◆ TO DO ◆
1. Answer these questions from the article on ACT scores:
(a) What was the average composite ACT score for the class of 2023?
(b) Which school system is named as one of the best examples of a system caught in a grading scandal?
(c) What percentage of the seniors who took the ACT met none of the college readiness benchmarks?
2. Carry the article on ACT scores forward with a few more paragraphs that follow on from its final sentence.

The government-enforced lockdown of schools and months of forced remote learning during Covid have devastated the education of America’s future leaders. New data on ACT college admissions tests shows high school students’ scores have plunged to the lowest in over three decades.
According to data published by ACT, the nonprofit organization that administers the college readiness exam, the average composite score on the ACT test fell to 19.5 for the class of 2023, a decline of .3 points from 2022. The average scores in mathematics, reading, and science subjects were below ACT College Readiness Benchmarks, indicating fewer seniors than ever are ready for college.
“We are also continuing to see a rise in the number of seniors leaving high school without meeting any of the college readiness benchmarks, even as student GPAs continue to rise and students report that they feel prepared to be successful in college,” ACT CEO Janet Godwin wrote in a statement.
One of the best examples of a school system caught in a grading scandal is the Baltimore City Public Schools system. Investigative journalist Chris Papst of Fox45 News’ Project Baltimore has found dozens of schools with very few kids proficient in critical subjects on state exams despite some earning satisfactory grades.
Godwin continued, “The hard truth is that we are not doing enough to ensure that graduates are truly ready for postsecondary success in college and career. These systemic problems require sustained action and support at the policy level. This is not up to teachers and principals alone – it is a shared national priority and imperative.”
About 1.4 million high school seniors took the ACT test, about 21% of them met benchmarks for college subjects. And a shocking 43% met none of these benchmarks.

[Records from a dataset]
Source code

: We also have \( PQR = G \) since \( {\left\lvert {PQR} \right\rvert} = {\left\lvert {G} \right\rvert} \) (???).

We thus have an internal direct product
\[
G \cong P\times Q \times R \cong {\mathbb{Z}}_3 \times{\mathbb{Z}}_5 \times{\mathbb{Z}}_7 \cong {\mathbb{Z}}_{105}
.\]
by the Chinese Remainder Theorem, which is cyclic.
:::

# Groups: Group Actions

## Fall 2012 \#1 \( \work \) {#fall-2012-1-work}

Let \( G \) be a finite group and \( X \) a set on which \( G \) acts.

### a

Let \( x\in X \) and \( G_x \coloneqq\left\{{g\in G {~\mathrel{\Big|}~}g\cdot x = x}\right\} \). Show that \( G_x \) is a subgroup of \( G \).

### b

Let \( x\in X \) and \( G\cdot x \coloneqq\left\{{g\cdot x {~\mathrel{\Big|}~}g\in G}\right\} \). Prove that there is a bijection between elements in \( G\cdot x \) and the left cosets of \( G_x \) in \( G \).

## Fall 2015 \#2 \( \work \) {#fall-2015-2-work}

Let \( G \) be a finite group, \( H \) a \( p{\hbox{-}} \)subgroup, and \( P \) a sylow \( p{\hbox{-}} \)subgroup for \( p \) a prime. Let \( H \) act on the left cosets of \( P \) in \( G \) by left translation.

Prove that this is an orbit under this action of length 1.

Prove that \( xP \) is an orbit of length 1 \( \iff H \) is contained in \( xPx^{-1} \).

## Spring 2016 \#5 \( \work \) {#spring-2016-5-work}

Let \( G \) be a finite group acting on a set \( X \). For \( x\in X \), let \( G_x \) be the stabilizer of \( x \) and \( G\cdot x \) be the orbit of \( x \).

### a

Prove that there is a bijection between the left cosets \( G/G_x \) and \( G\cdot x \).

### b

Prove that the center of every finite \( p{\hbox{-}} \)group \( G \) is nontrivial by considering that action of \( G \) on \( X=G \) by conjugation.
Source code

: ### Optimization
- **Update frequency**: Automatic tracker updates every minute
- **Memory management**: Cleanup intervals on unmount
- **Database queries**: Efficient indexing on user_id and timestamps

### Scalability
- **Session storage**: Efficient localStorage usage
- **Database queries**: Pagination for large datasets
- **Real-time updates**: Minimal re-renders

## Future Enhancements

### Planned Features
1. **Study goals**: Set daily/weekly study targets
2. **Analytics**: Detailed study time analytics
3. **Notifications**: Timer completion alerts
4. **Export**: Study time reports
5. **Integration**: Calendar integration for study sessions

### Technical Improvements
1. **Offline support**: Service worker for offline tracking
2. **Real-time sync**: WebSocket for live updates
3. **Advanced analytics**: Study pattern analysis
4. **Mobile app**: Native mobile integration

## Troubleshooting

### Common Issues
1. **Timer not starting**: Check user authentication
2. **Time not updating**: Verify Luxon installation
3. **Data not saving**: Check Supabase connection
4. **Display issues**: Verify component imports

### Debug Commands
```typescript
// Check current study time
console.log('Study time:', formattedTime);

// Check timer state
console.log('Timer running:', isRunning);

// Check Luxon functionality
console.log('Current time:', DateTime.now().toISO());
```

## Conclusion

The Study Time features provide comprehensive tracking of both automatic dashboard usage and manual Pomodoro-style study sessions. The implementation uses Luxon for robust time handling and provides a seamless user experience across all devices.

◆ ANSWERS GIVEN ◆
1.
(a) 19.5
(b) The Baltimore City Public Schools system
(c) 43%

2.
Readers have well-understood the Covid crisis and government lockdowns unleashed a ‘learning poverty.’
Last fall, Anthony Fauci told corporate media he had “nothing to do” with school lockdowns and the resulting learning loss among public school students.
Fauci does it again. Claims he had NOTHING to do with the shutdowns. Do we have to play this compilation again? Apparently so. pic.twitter.com/73L2pDpABS
— Justin Hart (@justin_hart) October 16, 2022
Meanwhile, some universities and colleges no longer require applicants to submit ACT and SAT standardized tests. This may be because the education-industrial complex understands the dumbing down of the youth – plus, the continuation of the EDU bubble is only made possible by giving false promises of future success to the younger generation while strapping them with $100,000 in student debt.
Also, there needs to be a nationwide discussion on ‘woke’ math, and gender pronoun studies – and how these subjects will produce tomorrow’s rocket scientists.
The worsening implosion of the public school system is more free advertisement for parents to consider homeschooling.